The Planet's outage really hurts.

Over the weekend ThePlanet had a huge outage that has only just been restored. Apparently there was some kind of explosion in their Houston Texas DataCenter and they were forced to take down the entire datacenter.

What hurts is that the excellent webfaction hosts their servers at ThePlanet. Down went AutomaticRomantic along with thousands of other websites. It could have been worse, the servers could have been destroyed but as it was no servers were damaged and only ThePlanets infrastructure was fried.

I've never had a good experience with DataCenters. I've been with a company that moved from one datacenter because of a massive outage to another datacenter that suffered a similar 100% outage within 6 months of the move. Now ThePlanet. The whole 100% uptime thing is a myth. It doesn't exist in real life no matter how good the datacenters people, procedures or technology. Critical systems just fail.
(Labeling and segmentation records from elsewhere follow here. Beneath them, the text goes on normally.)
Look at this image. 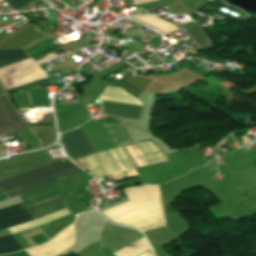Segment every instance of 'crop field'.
I'll use <instances>...</instances> for the list:
<instances>
[{
  "label": "crop field",
  "instance_id": "1",
  "mask_svg": "<svg viewBox=\"0 0 256 256\" xmlns=\"http://www.w3.org/2000/svg\"><path fill=\"white\" fill-rule=\"evenodd\" d=\"M78 168L77 167L72 168L70 170L50 176V178L52 179V181H56V180L83 172ZM50 178L47 177L45 179L36 181L34 183L25 185L23 187L11 190L9 192H6V194L8 195L9 198L14 197L21 193H24L29 190L35 189L37 187L43 186L45 184L51 183L52 181L50 180ZM58 197H61V194L55 182L47 186L38 188L36 190L19 195V198L21 199V201L24 202L27 209L40 205L42 203L48 202L50 200L56 199ZM65 208L66 207L64 205L63 198L61 197L56 200L50 201L48 203L42 204L32 209H29V212L34 217V219H36ZM73 220L74 219L70 213L66 216L41 224V226L53 237L59 231H61L63 228H65L67 225L73 222Z\"/></svg>",
  "mask_w": 256,
  "mask_h": 256
},
{
  "label": "crop field",
  "instance_id": "2",
  "mask_svg": "<svg viewBox=\"0 0 256 256\" xmlns=\"http://www.w3.org/2000/svg\"><path fill=\"white\" fill-rule=\"evenodd\" d=\"M104 126L116 147L132 143L124 126L108 124H104ZM62 136L64 140V148L72 159L94 153V150L83 135L80 128H77Z\"/></svg>",
  "mask_w": 256,
  "mask_h": 256
},
{
  "label": "crop field",
  "instance_id": "3",
  "mask_svg": "<svg viewBox=\"0 0 256 256\" xmlns=\"http://www.w3.org/2000/svg\"><path fill=\"white\" fill-rule=\"evenodd\" d=\"M75 167L70 161L59 164L58 162L44 166L42 168L18 175L16 177L4 180L0 182V189L3 188L4 191H9L11 189L20 187L22 185L31 183L33 181L42 179L44 177L53 175L55 173L67 170L69 168Z\"/></svg>",
  "mask_w": 256,
  "mask_h": 256
},
{
  "label": "crop field",
  "instance_id": "4",
  "mask_svg": "<svg viewBox=\"0 0 256 256\" xmlns=\"http://www.w3.org/2000/svg\"><path fill=\"white\" fill-rule=\"evenodd\" d=\"M5 95L0 85V96ZM29 130L20 119L7 95L0 97V137Z\"/></svg>",
  "mask_w": 256,
  "mask_h": 256
},
{
  "label": "crop field",
  "instance_id": "5",
  "mask_svg": "<svg viewBox=\"0 0 256 256\" xmlns=\"http://www.w3.org/2000/svg\"><path fill=\"white\" fill-rule=\"evenodd\" d=\"M39 32V31H38ZM29 24L0 40V48L26 47L45 37Z\"/></svg>",
  "mask_w": 256,
  "mask_h": 256
},
{
  "label": "crop field",
  "instance_id": "6",
  "mask_svg": "<svg viewBox=\"0 0 256 256\" xmlns=\"http://www.w3.org/2000/svg\"><path fill=\"white\" fill-rule=\"evenodd\" d=\"M29 220L33 219L22 202L0 210V230Z\"/></svg>",
  "mask_w": 256,
  "mask_h": 256
},
{
  "label": "crop field",
  "instance_id": "7",
  "mask_svg": "<svg viewBox=\"0 0 256 256\" xmlns=\"http://www.w3.org/2000/svg\"><path fill=\"white\" fill-rule=\"evenodd\" d=\"M141 108L142 107L109 102H104L102 105L103 112L108 115L134 119L139 118Z\"/></svg>",
  "mask_w": 256,
  "mask_h": 256
},
{
  "label": "crop field",
  "instance_id": "8",
  "mask_svg": "<svg viewBox=\"0 0 256 256\" xmlns=\"http://www.w3.org/2000/svg\"><path fill=\"white\" fill-rule=\"evenodd\" d=\"M21 249L22 247L11 235L0 238V254H6Z\"/></svg>",
  "mask_w": 256,
  "mask_h": 256
},
{
  "label": "crop field",
  "instance_id": "9",
  "mask_svg": "<svg viewBox=\"0 0 256 256\" xmlns=\"http://www.w3.org/2000/svg\"><path fill=\"white\" fill-rule=\"evenodd\" d=\"M27 57L21 49L0 50V65Z\"/></svg>",
  "mask_w": 256,
  "mask_h": 256
},
{
  "label": "crop field",
  "instance_id": "10",
  "mask_svg": "<svg viewBox=\"0 0 256 256\" xmlns=\"http://www.w3.org/2000/svg\"><path fill=\"white\" fill-rule=\"evenodd\" d=\"M184 29L194 39V41L199 46V48H208L209 47L205 38L202 36V34L199 32V30L196 28V26L194 24H192Z\"/></svg>",
  "mask_w": 256,
  "mask_h": 256
},
{
  "label": "crop field",
  "instance_id": "11",
  "mask_svg": "<svg viewBox=\"0 0 256 256\" xmlns=\"http://www.w3.org/2000/svg\"><path fill=\"white\" fill-rule=\"evenodd\" d=\"M125 82L143 90L144 87L148 84L149 80H145V79L127 75Z\"/></svg>",
  "mask_w": 256,
  "mask_h": 256
},
{
  "label": "crop field",
  "instance_id": "12",
  "mask_svg": "<svg viewBox=\"0 0 256 256\" xmlns=\"http://www.w3.org/2000/svg\"><path fill=\"white\" fill-rule=\"evenodd\" d=\"M39 135H55L54 126H32Z\"/></svg>",
  "mask_w": 256,
  "mask_h": 256
},
{
  "label": "crop field",
  "instance_id": "13",
  "mask_svg": "<svg viewBox=\"0 0 256 256\" xmlns=\"http://www.w3.org/2000/svg\"><path fill=\"white\" fill-rule=\"evenodd\" d=\"M109 84H113V85H117V86H122L125 89H127L129 91H132V92H134V93H136L138 95L142 92L141 90H139V89H137V88H135V87L125 83V82L118 81V80H115V79L109 81Z\"/></svg>",
  "mask_w": 256,
  "mask_h": 256
},
{
  "label": "crop field",
  "instance_id": "14",
  "mask_svg": "<svg viewBox=\"0 0 256 256\" xmlns=\"http://www.w3.org/2000/svg\"><path fill=\"white\" fill-rule=\"evenodd\" d=\"M9 5H11L15 10L27 5L33 0H5Z\"/></svg>",
  "mask_w": 256,
  "mask_h": 256
},
{
  "label": "crop field",
  "instance_id": "15",
  "mask_svg": "<svg viewBox=\"0 0 256 256\" xmlns=\"http://www.w3.org/2000/svg\"><path fill=\"white\" fill-rule=\"evenodd\" d=\"M194 24H195V25L197 26V28L201 31V33L204 35V37L206 38V40H207L209 46L213 45L212 42L210 41L208 35H207L206 32L201 28V26L198 24V22H196V23H194Z\"/></svg>",
  "mask_w": 256,
  "mask_h": 256
},
{
  "label": "crop field",
  "instance_id": "16",
  "mask_svg": "<svg viewBox=\"0 0 256 256\" xmlns=\"http://www.w3.org/2000/svg\"><path fill=\"white\" fill-rule=\"evenodd\" d=\"M5 199H8V197L6 196V194L3 192V190H0V201H3Z\"/></svg>",
  "mask_w": 256,
  "mask_h": 256
},
{
  "label": "crop field",
  "instance_id": "17",
  "mask_svg": "<svg viewBox=\"0 0 256 256\" xmlns=\"http://www.w3.org/2000/svg\"><path fill=\"white\" fill-rule=\"evenodd\" d=\"M143 238H144V237H143ZM141 239H142V238H141ZM139 240H140V239H139ZM137 241H138V240H137ZM135 242H136V241H135ZM133 243H134V242H133ZM133 243H132V244H133ZM130 245H131V244H130ZM128 246H129V245H128ZM126 247H127V246H126ZM124 248H125V247H124ZM124 248H123V249H124ZM121 250H122V249H121ZM119 251H120V250H119ZM117 252H118V251H117ZM115 253H116V252H115ZM113 254H114V253H113Z\"/></svg>",
  "mask_w": 256,
  "mask_h": 256
},
{
  "label": "crop field",
  "instance_id": "18",
  "mask_svg": "<svg viewBox=\"0 0 256 256\" xmlns=\"http://www.w3.org/2000/svg\"><path fill=\"white\" fill-rule=\"evenodd\" d=\"M252 164L256 166V161H255V162H252Z\"/></svg>",
  "mask_w": 256,
  "mask_h": 256
},
{
  "label": "crop field",
  "instance_id": "19",
  "mask_svg": "<svg viewBox=\"0 0 256 256\" xmlns=\"http://www.w3.org/2000/svg\"><path fill=\"white\" fill-rule=\"evenodd\" d=\"M2 156H5V155H0V157H2Z\"/></svg>",
  "mask_w": 256,
  "mask_h": 256
}]
</instances>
So what is the answer? Maybe it's systems like Amazons EC2 and Google's AppEngine, highly distributed storage and (in the case of AppEngine) processing which allow you to build systems that can scale easily and withstand failures. Now Google or Amazon could have dataenters fail but they can afford the kind of geographical separation that would mitigate the problem. Writing apps for these kinds of systems is a different skill-set but I think there's safety in the cloud.